## AVAILABLE DATA:
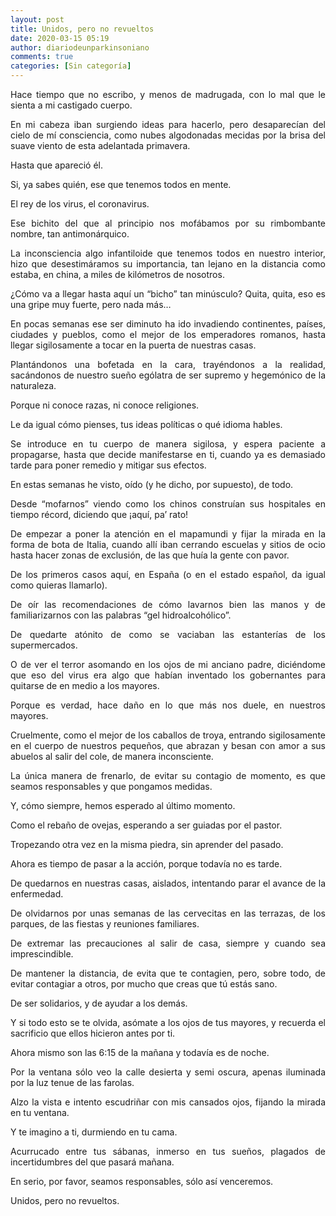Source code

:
 ```yaml
---
layout: post
title: Unidos, pero no revueltos
date: 2020-03-15 05:19
author: diariodeunparkinsoniano
comments: true
categories: [Sin categoría]
---
```

<p style="text-align:justify;">Hace tiempo que no escribo, y menos de madrugada, con lo mal que le sienta a mi castigado cuerpo.</p>
<p style="text-align:justify;">En mi cabeza iban surgiendo ideas para hacerlo, pero desaparecían del cielo de mí consciencia, como nubes algodonadas mecidas por la brisa del suave viento de esta adelantada primavera.</p>
<p style="text-align:justify;">Hasta que apareció él.</p>
<p style="text-align:justify;">Si, ya sabes quién, ese que tenemos todos en mente.</p>
<p style="text-align:justify;">El rey de los virus, el coronavirus.</p>
<p style="text-align:justify;">Ese bichito del que al principio nos mofábamos por su rimbombante nombre, tan antimonárquico.</p>
<p style="text-align:justify;">La inconsciencia algo infantiloide que tenemos todos en nuestro interior, hizo que desestimáramos su importancia, tan lejano en la distancia como estaba, en china, a miles de kilómetros de nosotros.</p>
<p style="text-align:justify;">¿Cómo va a llegar hasta aquí un “bicho” tan minúsculo? Quita, quita, eso es una gripe muy fuerte, pero nada más…</p>
<p style="text-align:justify;">En pocas semanas ese ser diminuto ha ido invadiendo continentes, países, ciudades y pueblos, como el mejor de los emperadores romanos, hasta llegar sigilosamente a tocar en la puerta de nuestras casas.</p>
<p style="text-align:justify;">Plantándonos una bofetada en la cara, trayéndonos a la realidad, sacándonos de nuestro sueño ególatra de ser supremo y hegemónico de la naturaleza.</p>
<p style="text-align:justify;">Porque ni conoce razas, ni conoce religiones.</p>
<p style="text-align:justify;">Le da igual cómo pienses, tus ideas políticas o qué idioma hables.</p>
<p style="text-align:justify;">Se introduce en tu cuerpo de manera sigilosa, y espera paciente a propagarse, hasta que decide manifestarse en ti, cuando ya es demasiado tarde para poner remedio y mitigar sus efectos.</p>
<p style="text-align:justify;">En estas semanas he visto, oído (y he dicho, por supuesto), de todo.</p>
<p style="text-align:justify;">Desde “mofarnos” viendo como los chinos construían sus hospitales en tiempo récord, diciendo que ¡aquí, pa’ rato!</p>
<p style="text-align:justify;">De empezar a poner la atención en el mapamundi y fijar la mirada en la forma de bota de Italia, cuando allí iban cerrando escuelas y sitios de ocio hasta hacer zonas de exclusión, de las que huía la gente con pavor.</p>
<p style="text-align:justify;">De los primeros casos aquí, en España (o en el estado español, da igual como quieras llamarlo).</p>
<p style="text-align:justify;">De oír las recomendaciones de cómo lavarnos bien las manos y de familiarizarnos con las palabras “gel hidroalcohólico”.</p>
<p style="text-align:justify;">De quedarte atónito de como se vaciaban las estanterías de los supermercados.</p>
<p style="text-align:justify;">O de ver el terror asomando en los ojos de mi anciano padre, diciéndome que eso del virus era algo que habían inventado los gobernantes para quitarse de en medio a los mayores.</p>
<p style="text-align:justify;">Porque es verdad, hace daño en lo que más nos duele, en nuestros mayores.</p>
<p style="text-align:justify;">Cruelmente, como el mejor de los caballos de troya, entrando sigilosamente en el cuerpo de nuestros pequeños, que abrazan y besan con amor a sus abuelos al salir del cole, de manera inconsciente.</p>
<p style="text-align:justify;">La única manera de frenarlo, de evitar su contagio de momento, es que seamos responsables y que pongamos medidas.</p>
<p style="text-align:justify;">Y, cómo siempre, hemos esperado al último momento.</p>
<p style="text-align:justify;">Como el rebaño de ovejas, esperando a ser guiadas por el pastor.</p>
<p style="text-align:justify;">Tropezando otra vez en la misma piedra, sin aprender del pasado.</p>
<p style="text-align:justify;">Ahora es tiempo de pasar a la acción, porque todavía no es tarde.</p>
<p style="text-align:justify;">De quedarnos en nuestras casas, aislados, intentando parar el avance de la enfermedad.</p>
<p style="text-align:justify;">De olvidarnos por unas semanas de las cervecitas en las terrazas, de los parques, de las fiestas y reuniones familiares.</p>
<p style="text-align:justify;">De extremar las precauciones al salir de casa, siempre y cuando sea imprescindible.</p>
<p style="text-align:justify;">De mantener la distancia, de evita que te contagien, pero, sobre todo, de evitar contagiar a otros, por mucho que creas que tú estás sano.</p>
<p style="text-align:justify;">De ser solidarios, y de ayudar a los demás.</p>
<p style="text-align:justify;">Y si todo esto se te olvida, asómate a los ojos de tus mayores, y recuerda el sacrificio que ellos hicieron antes por ti.</p>
<p style="text-align:justify;">Ahora mismo son las 6:15 de la mañana y todavía es de noche.</p>
<p style="text-align:justify;">Por la ventana sólo veo la calle desierta y semi oscura, apenas iluminada por la luz tenue de las farolas.</p>
<p style="text-align:justify;">Alzo la vista e intento escudriñar con mis cansados ojos, fijando la mirada en tu ventana.</p>
<p style="text-align:justify;">Y te imagino a ti, durmiendo en tu cama.</p>
<p style="text-align:justify;">Acurrucado entre tus sábanas, inmerso en tus sueños, plagados de incertidumbres del que pasará mañana.</p>
<p style="text-align:justify;">En serio, por favor, seamos responsables, sólo así venceremos.</p>
<p style="text-align:justify;">Unidos, pero no revueltos.</p>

## WHAT TO DO:
Your copy should match the records above word for word, but without images.

## FINAL ANSWER:
Source code

:
 ```yaml
---
layout: post
title: Unidos, pero no revueltos
date: 2020-03-15 05:19
author: diariodeunparkinsoniano
comments: true
categories: [Sin categoría]
---
```

<p style="text-align:justify;">Hace tiempo que no escribo, y menos de madrugada, con lo mal que le sienta a mi castigado cuerpo.</p>
<p style="text-align:justify;">En mi cabeza iban surgiendo ideas para hacerlo, pero desaparecían del cielo de mí consciencia, como nubes algodonadas mecidas por la brisa del suave viento de esta adelantada primavera.</p>
<p style="text-align:justify;">Hasta que apareció él.</p>
<p style="text-align:justify;">Si, ya sabes quién, ese que tenemos todos en mente.</p>
<p style="text-align:justify;">El rey de los virus, el coronavirus.</p>
<p style="text-align:justify;">Ese bichito del que al principio nos mofábamos por su rimbombante nombre, tan antimonárquico.</p>
<p style="text-align:justify;">La inconsciencia algo infantiloide que tenemos todos en nuestro interior, hizo que desestimáramos su importancia, tan lejano en la distancia como estaba, en china, a miles de kilómetros de nosotros.</p>
<p style="text-align:justify;">¿Cómo va a llegar hasta aquí un “bicho” tan minúsculo? Quita, quita, eso es una gripe muy fuerte, pero nada más…</p>
<p style="text-align:justify;">En pocas semanas ese ser diminuto ha ido invadiendo continentes, países, ciudades y pueblos, como el mejor de los emperadores romanos, hasta llegar sigilosamente a tocar en la puerta de nuestras casas.</p>
<p style="text-align:justify;">Plantándonos una bofetada en la cara, trayéndonos a la realidad, sacándonos de nuestro sueño ególatra de ser supremo y hegemónico de la naturaleza.</p>
<p style="text-align:justify;">Porque ni conoce razas, ni conoce religiones.</p>
<p style="text-align:justify;">Le da igual cómo pienses, tus ideas políticas o qué idioma hables.</p>
<p style="text-align:justify;">Se introduce en tu cuerpo de manera sigilosa, y espera paciente a propagarse, hasta que decide manifestarse en ti, cuando ya es demasiado tarde para poner remedio y mitigar sus efectos.</p>
<p style="text-align:justify;">En estas semanas he visto, oído (y he dicho, por supuesto), de todo.</p>
<p style="text-align:justify;">Desde “mofarnos” viendo como los chinos construían sus hospitales en tiempo récord, diciendo que ¡aquí, pa’ rato!</p>
<p style="text-align:justify;">De empezar a poner la atención en el mapamundi y fijar la mirada en la forma de bota de Italia, cuando allí iban cerrando escuelas y sitios de ocio hasta hacer zonas de exclusión, de las que huía la gente con pavor.</p>
<p style="text-align:justify;">De los primeros casos aquí, en España (o en el estado español, da igual como quieras llamarlo).</p>
<p style="text-align:justify;">De oír las recomendaciones de cómo lavarnos bien las manos y de familiarizarnos con las palabras “gel hidroalcohólico”.</p>
<p style="text-align:justify;">De quedarte atónito de como se vaciaban las estanterías de los supermercados.</p>
<p style="text-align:justify;">O de ver el terror asomando en los ojos de mi anciano padre, diciéndome que eso del virus era algo que habían inventado los gobernantes para quitarse de en medio a los mayores.</p>
<p style="text-align:justify;">Porque es verdad, hace daño en lo que más nos duele, en nuestros mayores.</p>
<p style="text-align:justify;">Cruelmente, como el mejor de los caballos de troya, entrando sigilosamente en el cuerpo de nuestros pequeños, que abrazan y besan con amor a sus abuelos al salir del cole, de manera inconsciente.</p>
<p style="text-align:justify;">La única manera de frenarlo, de evitar su contagio de momento, es que seamos responsables y que pongamos medidas.</p>
<p style="text-align:justify;">Y, cómo siempre, hemos esperado al último momento.</p>
<p style="text-align:justify;">Como el rebaño de ovejas, esperando a ser guiadas por el pastor.</p>
<p style="text-align:justify;">Tropezando otra vez en la misma piedra, sin aprender del pasado.</p>
<p style="text-align:justify;">Ahora es tiempo de pasar a la acción, porque todavía no es tarde.</p>
<p style="text-align:justify;">De quedarnos en nuestras casas, aislados, intentando parar el avance de la enfermedad.</p>
<p style="text-align:justify;">De olvidarnos por unas semanas de las cervecitas en las terrazas, de los parques, de las fiestas y reuniones familiares.</p>
<p style="text-align:justify;">De extremar las precauciones al salir de casa, siempre y cuando sea imprescindible.</p>
<p style="text-align:justify;">De mantener la distancia, de evita que te contagien, pero, sobre todo, de evitar contagiar a otros, por mucho que creas que tú estás sano.</p>
<p style="text-align:justify;">De ser solidarios, y de ayudar a los demás.</p>
<p style="text-align:justify;">Y si todo esto se te olvida, asómate a los ojos de tus mayores, y recuerda el sacrificio que ellos hicieron antes por ti.</p>
<p style="text-align:justify;">Ahora mismo son las 6:15 de la mañana y todavía es de noche.</p>
<p style="text-align:justify;">Por la ventana sólo veo la calle desierta y semi oscura, apenas iluminada por la luz tenue de las farolas.</p>
<p style="text-align:justify;">Alzo la vista e intento escudriñar con mis cansados ojos, fijando la mirada en tu ventana.</p>
<p style="text-align:justify;">Y te imagino a ti, durmiendo en tu cama.</p>
<p style="text-align:justify;">Acurrucado entre tus sábanas, inmerso en tus sueños, plagados de incertidumbres del que pasará mañana.</p>
<p style="text-align:justify;">En serio, por favor, seamos responsables, sólo así venceremos.</p>
<p style="text-align:justify;">Unidos, pero no revueltos.</p>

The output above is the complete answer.